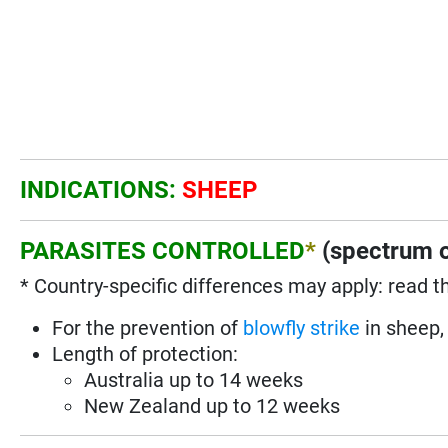
INDICATIONS:
SHEEP
PARASITES CONTROLLED
*
(spectrum o
* Country-specific differences may apply: read t
For the prevention of
blowfly strike
in sheep, 
Length of protection:
Australia up to 14 weeks
New Zealand up to 12 weeks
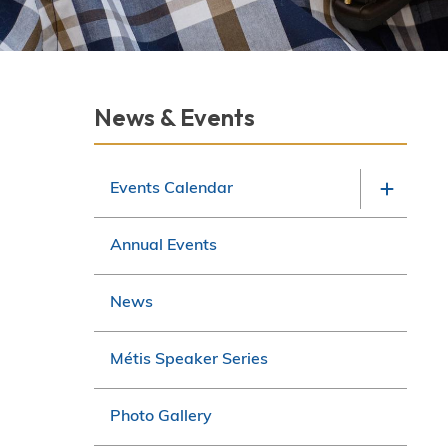
Section
News & Events
navigation
Events Calendar
Annual Events
News
Métis Speaker Series
Photo Gallery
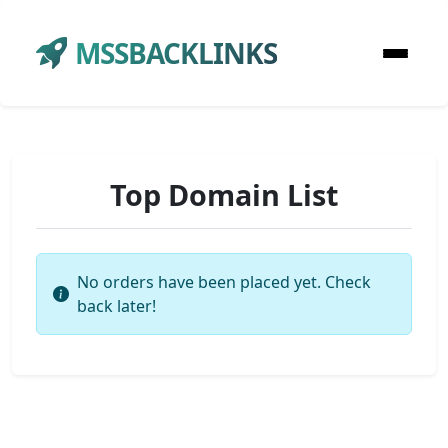
MSSBACKLINKS
Top Domain List
No orders have been placed yet. Check
back later!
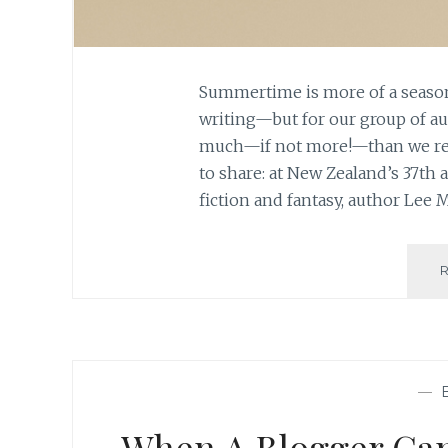
Summertime is more of a season
writing—but for our group of aut
much—if not more!—than we re
to share: at New Zealand’s 37th 
fiction and fantasy, author Lee
—
When A Blogger Can’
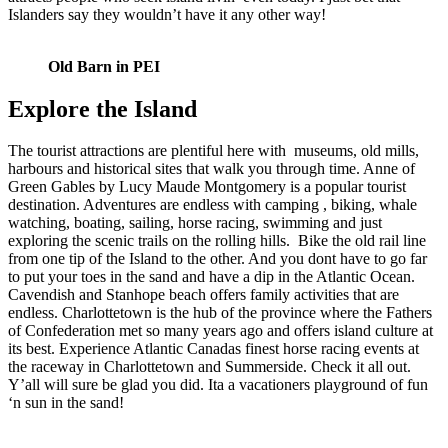
Islanders say they wouldn’t have it any other way!
Old Barn in PEI
Explore the Island
The tourist attractions are plentiful here with museums, old mills,
harbours and historical sites that walk you through time. Anne of
Green Gables by Lucy Maude Montgomery is a popular tourist
destination. Adventures are endless with camping , biking, whale
watching, boating, sailing, horse racing, swimming and just
exploring the scenic trails on the rolling hills. Bike the old rail line
from one tip of the Island to the other. And you dont have to go far
to put your toes in the sand and have a dip in the Atlantic Ocean.
Cavendish and Stanhope beach offers family activities that are
endless. Charlottetown is the hub of the province where the Fathers
of Confederation met so many years ago and offers island culture at
its best. Experience Atlantic Canadas finest horse racing events at
the raceway in Charlottetown and Summerside. Check it all out.
Y’all will sure be glad you did. Ita a vacationers playground of fun
‘n sun in the sand!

> _EXERCISE DETAILS_
Reproduce the text of every item above word for word, leaving out the pictures.

> _OUTPUT BELOW_
INDICATIONS:
SHEEP
PARASITES CONTROLLED
*
(spectrum o
* Country-specific differences may apply: read t
For the prevention of
blowfly strike
in sheep, 
Length of protection:
Australia up to 14 weeks
New Zealand up to 12 weeks
Section
News & Events
navigation
Events Calendar
Annual Events
News
Métis Speaker Series
Photo Gallery
MSSBACKLINKS
Top Domain List
No orders have been placed yet. Check
back later!
Summertime is more of a season
writing—but for our group of aut
much—if not more!—than we re
to share: at New Zealand’s 37th 
fiction and fantasy, author Lee
—
When A Blogger Can’
Islanders say they wouldn’t have it any other way!
Old Barn in PEI
Explore the Island
The tourist attractions are plentiful here with museums, old mills,
harbours and historical sites that walk you through time. Anne of
Green Gables by Lucy Maude Montgomery is a popular tourist
destination. Adventures are endless with camping , biking, whale
watching, boating, sailing, horse racing, swimming and just
exploring the scenic trails on the rolling hills. Bike the old rail line
from one tip of the Island to the other. And you dont have to go far
to put your toes in the sand and have a dip in the Atlantic Ocean.
Cavendish and Stanhope beach offers family activities that are
endless. Charlottetown is the hub of the province where the Fathers
of Confederation met so many years ago and offers island culture at
its best. Experience Atlantic Canadas finest horse racing events at
the raceway in Charlottetown and Summerside. Check it all out.
Y’all will sure be glad you did. Ita a vacationers playground of fun
‘n sun in the sand!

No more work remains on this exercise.